→ **Document segment**

======

# Had a good tip last night :) How I turned a $6.29 ride into a $22.29 ride :)



## Sueron (Sep 16, 2016)

Went to pick up a ride, all older adults. Once I got there they fiddled around, and I was getting tired of waiting. Total fare was $8.39. Finally got them in the car, son of riders knew I was getting fed up with the long wait. Then tiped me $8.00 before the start of the ride. Once I got the parents to destination, he enjoyed the ride and conservation, he tiped me another $8.00. Last ride of the day and home by 1:30 am.


----------



## steveK2016 (Jul 31, 2016)

Technically, you didn't turn anything into anything. You just got lucky that you got a pax that believed in tipping and was feeling generous that night. Could have easily turned around with any other given pax and you'd been left with just $8.39 even if you did everything completely identical.

======

→ **Dataset extract**
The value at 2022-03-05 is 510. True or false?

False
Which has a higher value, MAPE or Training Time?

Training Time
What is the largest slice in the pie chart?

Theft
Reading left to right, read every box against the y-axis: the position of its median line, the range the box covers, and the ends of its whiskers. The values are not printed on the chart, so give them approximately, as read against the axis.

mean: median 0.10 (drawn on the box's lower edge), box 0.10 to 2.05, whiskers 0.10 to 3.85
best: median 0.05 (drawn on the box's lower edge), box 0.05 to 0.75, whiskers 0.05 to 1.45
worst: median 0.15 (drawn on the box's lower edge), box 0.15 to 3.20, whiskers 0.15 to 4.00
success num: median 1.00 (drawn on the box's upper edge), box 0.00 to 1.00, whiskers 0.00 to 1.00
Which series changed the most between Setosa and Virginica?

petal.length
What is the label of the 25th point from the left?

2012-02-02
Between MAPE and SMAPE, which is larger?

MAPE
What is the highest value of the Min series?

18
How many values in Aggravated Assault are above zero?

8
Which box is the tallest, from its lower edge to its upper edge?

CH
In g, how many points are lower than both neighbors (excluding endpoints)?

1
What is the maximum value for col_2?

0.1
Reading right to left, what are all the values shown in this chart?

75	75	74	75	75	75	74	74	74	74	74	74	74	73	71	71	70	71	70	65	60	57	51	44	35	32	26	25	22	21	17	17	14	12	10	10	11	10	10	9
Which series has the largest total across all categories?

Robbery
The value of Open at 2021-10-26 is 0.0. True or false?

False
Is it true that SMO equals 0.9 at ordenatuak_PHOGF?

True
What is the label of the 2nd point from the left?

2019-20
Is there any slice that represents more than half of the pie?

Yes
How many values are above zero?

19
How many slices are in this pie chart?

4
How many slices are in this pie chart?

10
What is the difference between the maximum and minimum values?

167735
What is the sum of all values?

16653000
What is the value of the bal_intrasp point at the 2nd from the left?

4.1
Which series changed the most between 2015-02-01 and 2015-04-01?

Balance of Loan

======

→ **Exercise 1**
Duplicate the part of the rideshare tip thread starting with "# Had a good" and going on through "(Jul 31, 2016)".
→ **Exercise 2**
According to the rideshare tip thread, by what time did the driver get home after the last ride of the day?
→ **Exercise 3**
Take the rideshare tip thread further, picking up after its last post.
The items come from a different source than the forum thread.

→ **Expected output 1**
# Had a good tip last night :) How I turned a $6.29 ride into a $22.29 ride :)



## Sueron (Sep 16, 2016)

Went to pick up a ride, all older adults. Once I got there they fiddled around, and I was getting tired of waiting. Total fare was $8.39. Finally got them in the car, son of riders knew I was getting fed up with the long wait. Then tiped me $8.00 before the start of the ride. Once I got the parents to destination, he enjoyed the ride and conservation, he tiped me another $8.00. Last ride of the day and home by 1:30 am.


----------



## steveK2016 (Jul 31, 2016)

→ **Expected output 2**
By 1:30 am.

→ **Expected output 3**
I had a group of 4 wanting to be delivered in 4 different locations. Good long run from Buckhead (Atlanta's version of an Uptown) to outside the perimeter in the suburbs. $24 fair, all destinations updated within the app... then the last guy got out and handed me a $20. Same ride with anyone else and there'd been no $20... it's purely luck of the draw... this was also last ride of the day and brought me real close to home, so it was perfect. I did nothing special to "turn" a $24 into a $44 fare, it was just luck that this drunk guy was feeling generous.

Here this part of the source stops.